§ Stated exercise A
Repeat the rows word for word, starting with the line that contains "Rendered at 1654 by 1241 pixels." and going on through the end of the rows.

§ Document text
** BEGIN **
Confidence in this Review

2-Confident (read it all; understood it all reasonably well)


Reviewer 2

Summary

This paper presents a novel co-attention model to attend both image regions and question words jointly for visual question answering. In addition, authors also propose a hierarchical approach to attend the image and question at three levels of question granularity. Results on two different datasets show that the proposed model can outperform the state-of-the-art.

Qualitative Assessment

Overall, I like the main idea of the paper. However, I have few concerns: - The paper is full of typos and grammatical mistakes. I would suggest the authors to carefully proof-read the paper. - line 75: Wrong author name for the reference mentioned. - line 121: Please clarify better the similarities and differences of your parallel co-attention model and that from [21]. - Notations and equations mentioned in section 3.4 are not consistent. For example, the concatenation operator is missing but described. - Experimental section needs a lot of clarifications especially VGG and Residual Net models are suddenly mentioned in the table and compared, no description of the motivation & model details are given beforehand. - A brief review of the compared models are necessary. Also, did you calculate any statistical significance test to justify the differences between the models? - Discussion and comparison about the parallel co-attention is missing from figure 3, explain why. Why does the accuracy decreases with the increase in question length in general? - Which co-attention is used in Figure 4? Please clarify. - A detailed error analyses of the proposed models are necessary to improve the technical clarity of the paper. Why are the accuracies still in the 60-70% range? Some examples of incorrect answers would be useful and explanations as to why were they incorrect? Also, some possible improvement directions should be provided.

Confidence in this Review

3-Expert (read the paper in detail, know the area, quite certain of my opinion)
** END **
§ Stated exercise B
From the paper review, reproduce the passage starting with "2-Confident (read it" and going on through "outperform the state-of-the-art.", with the wording unchanged.

Rows from a dataset:
** BEGIN **
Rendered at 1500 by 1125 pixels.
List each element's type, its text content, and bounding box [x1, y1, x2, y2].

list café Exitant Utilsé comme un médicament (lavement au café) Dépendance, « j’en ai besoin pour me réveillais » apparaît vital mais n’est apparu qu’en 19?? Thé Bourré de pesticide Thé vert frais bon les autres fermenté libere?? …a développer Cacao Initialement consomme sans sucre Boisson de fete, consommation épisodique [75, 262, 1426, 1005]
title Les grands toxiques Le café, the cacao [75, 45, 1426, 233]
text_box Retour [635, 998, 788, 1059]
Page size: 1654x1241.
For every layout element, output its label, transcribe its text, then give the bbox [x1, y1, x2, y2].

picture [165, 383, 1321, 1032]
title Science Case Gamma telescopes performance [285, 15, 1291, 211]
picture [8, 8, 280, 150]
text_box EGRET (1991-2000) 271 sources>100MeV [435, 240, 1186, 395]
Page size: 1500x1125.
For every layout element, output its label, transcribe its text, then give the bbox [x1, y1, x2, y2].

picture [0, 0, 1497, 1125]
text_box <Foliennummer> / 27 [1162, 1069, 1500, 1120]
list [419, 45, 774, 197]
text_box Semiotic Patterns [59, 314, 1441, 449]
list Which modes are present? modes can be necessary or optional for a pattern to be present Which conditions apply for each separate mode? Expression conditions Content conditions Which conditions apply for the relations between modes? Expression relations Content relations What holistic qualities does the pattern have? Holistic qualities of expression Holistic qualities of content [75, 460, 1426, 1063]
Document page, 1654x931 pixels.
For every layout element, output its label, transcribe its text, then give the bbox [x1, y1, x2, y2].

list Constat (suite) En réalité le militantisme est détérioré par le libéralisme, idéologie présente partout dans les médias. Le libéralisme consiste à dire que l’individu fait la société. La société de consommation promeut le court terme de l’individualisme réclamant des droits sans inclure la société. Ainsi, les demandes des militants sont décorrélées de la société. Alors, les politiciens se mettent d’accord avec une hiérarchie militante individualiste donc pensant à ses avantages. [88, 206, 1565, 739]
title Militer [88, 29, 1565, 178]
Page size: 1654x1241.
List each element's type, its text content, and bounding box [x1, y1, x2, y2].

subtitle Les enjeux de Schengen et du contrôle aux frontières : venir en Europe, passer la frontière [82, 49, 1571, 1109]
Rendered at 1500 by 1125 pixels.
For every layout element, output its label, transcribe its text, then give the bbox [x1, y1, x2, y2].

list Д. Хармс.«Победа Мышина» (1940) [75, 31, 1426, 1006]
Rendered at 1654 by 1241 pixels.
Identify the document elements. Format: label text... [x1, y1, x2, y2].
** END **
§ Correct output A
Rendered at 1654 by 1241 pixels.
Identify the document elements. Format: label text... [x1, y1, x2, y2].

§ Correct output B
2-Confident (read it all; understood it all reasonably well)


Reviewer 2

Summary

This paper presents a novel co-attention model to attend both image regions and question words jointly for visual question answering. In addition, authors also propose a hierarchical approach to attend the image and question at three levels of question granularity. Results on two different datasets show that the proposed model can outperform the state-of-the-art.